__COMPITI__:
a) Traduci in inglese questa frase del testo su Johnny Cash: "Eri però anche diverso per la serietà della tua espressione, che nascondeva una tristezza che veniva dall'infanzia, dall'avere presenziato allo strazio di un fratellino ad opera di una sega elettrica."
b) Ricopia fedelmente il brano del testo su Johnny Cash che va da "Fosti uno del" a "un altro cruccio.", entrambi compresi.

== TESTO

“Hello,I’m Johnny Cash”, mi ha sempre emozionato questa semplicissima apertura di ogni tua apparizione. E iniziavi. In un'America dove i cantanti country sono sempre stati centinaia, e pur tra i grandi santoni di quel genere musicale, tu sei sempre stato al di sopra, nettamente, per il calore di quella tua voce pastosa e baritonale, per il proporti sobriamente in nero, per il tuo ritmo che nulla aveva da invidiare inizialmente ai Big del Rock’n Roll, per il tuo animo che ci giungeva direttamente attraverso le tue parole.
Fosti uno del Million Dollar Quartet ( vedi in questa sezione) e questo già ci dice molto di te. Eri però anche diverso per la serietà della tua espressione, che nascondeva una tristezza che veniva dall'infanzia, dall'avere presenziato allo strazio di un fratellino ad opera di una sega elettrica. Sì, perché eravate poveri falegnami e tu aiutavi anche nelle campagne, portando l'acqua col secchio attraverso campi sterminati, ai raccoglitori di cotone, secondo un'usanza che vedeva i bambini dedicati a questa mansione. Tuo padre impiegò anni a superare l'idea che era morto il figlio preferito, ma che esistevi anche tu, e che non eri un perdigiorno semplicemente perché avevi scelto di cantare e suonare, e per te questo fu un altro cruccio.
Da qualche anno il film "Quando l'amore brucia l'anima", la tua biografia, ci ha svelato molto di te, anche perché qui in Italia non conoscevamo tanti dettagli. La parte è stata recitata mirabilmente da Joachim Phoenix, credibile, e bravo a cantare e a muoversi, anche se dopo aver visto il film, si è spinti giocoforza a vedere e ascoltare un video di un tuo concerto, per capire ciò che il film non può rendere, il tuo carisma, la tua simpatia pur con la vena malinconica. E che entusiasmo sentire quando dal pubblico qualche giovane urlava “I love You Johnny Cash”!

====
== DATI FORNITI

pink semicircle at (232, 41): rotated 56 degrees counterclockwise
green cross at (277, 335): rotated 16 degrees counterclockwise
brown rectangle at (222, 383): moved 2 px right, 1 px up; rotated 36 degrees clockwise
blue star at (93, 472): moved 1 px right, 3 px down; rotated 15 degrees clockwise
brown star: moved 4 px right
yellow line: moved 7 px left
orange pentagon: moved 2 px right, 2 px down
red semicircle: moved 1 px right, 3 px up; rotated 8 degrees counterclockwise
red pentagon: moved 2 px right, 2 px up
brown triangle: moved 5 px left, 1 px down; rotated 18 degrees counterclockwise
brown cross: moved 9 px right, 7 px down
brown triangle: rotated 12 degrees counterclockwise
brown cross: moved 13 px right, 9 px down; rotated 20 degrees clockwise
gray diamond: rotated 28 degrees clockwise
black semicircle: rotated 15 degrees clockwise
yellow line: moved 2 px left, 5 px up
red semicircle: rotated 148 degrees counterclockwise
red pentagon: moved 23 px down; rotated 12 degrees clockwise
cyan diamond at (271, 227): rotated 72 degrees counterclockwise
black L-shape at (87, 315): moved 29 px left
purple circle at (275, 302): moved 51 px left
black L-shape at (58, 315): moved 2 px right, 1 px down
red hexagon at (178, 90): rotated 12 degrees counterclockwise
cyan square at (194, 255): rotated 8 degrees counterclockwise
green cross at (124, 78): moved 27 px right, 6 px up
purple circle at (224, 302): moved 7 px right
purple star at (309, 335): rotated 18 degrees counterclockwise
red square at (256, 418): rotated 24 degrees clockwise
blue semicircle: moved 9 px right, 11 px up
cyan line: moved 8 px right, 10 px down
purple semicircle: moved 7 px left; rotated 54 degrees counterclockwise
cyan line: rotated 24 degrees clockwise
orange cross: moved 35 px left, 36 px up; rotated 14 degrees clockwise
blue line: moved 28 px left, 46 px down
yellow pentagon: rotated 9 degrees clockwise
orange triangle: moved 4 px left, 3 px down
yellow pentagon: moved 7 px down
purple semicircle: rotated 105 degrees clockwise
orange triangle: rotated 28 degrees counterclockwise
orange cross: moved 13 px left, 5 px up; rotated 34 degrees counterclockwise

====

__SOLUZIONI__:
a) But you were also different because of the seriousness of your expression, which hid a sadness that came from your childhood, from having witnessed the agony of a little brother caused by an electric saw.

b)
Fosti uno del Million Dollar Quartet ( vedi in questa sezione) e questo già ci dice molto di te. Eri però anche diverso per la serietà della tua espressione, che nascondeva una tristezza che veniva dall'infanzia, dall'avere presenziato allo strazio di un fratellino ad opera di una sega elettrica. Sì, perché eravate poveri falegnami e tu aiutavi anche nelle campagne, portando l'acqua col secchio attraverso campi sterminati, ai raccoglitori di cotone, secondo un'usanza che vedeva i bambini dedicati a questa mansione. Tuo padre impiegò anni a superare l'idea che era morto il figlio preferito, ma che esistevi anche tu, e che non eri un perdigiorno semplicemente perché avevi scelto di cantare e suonare, e per te questo fu un altro cruccio.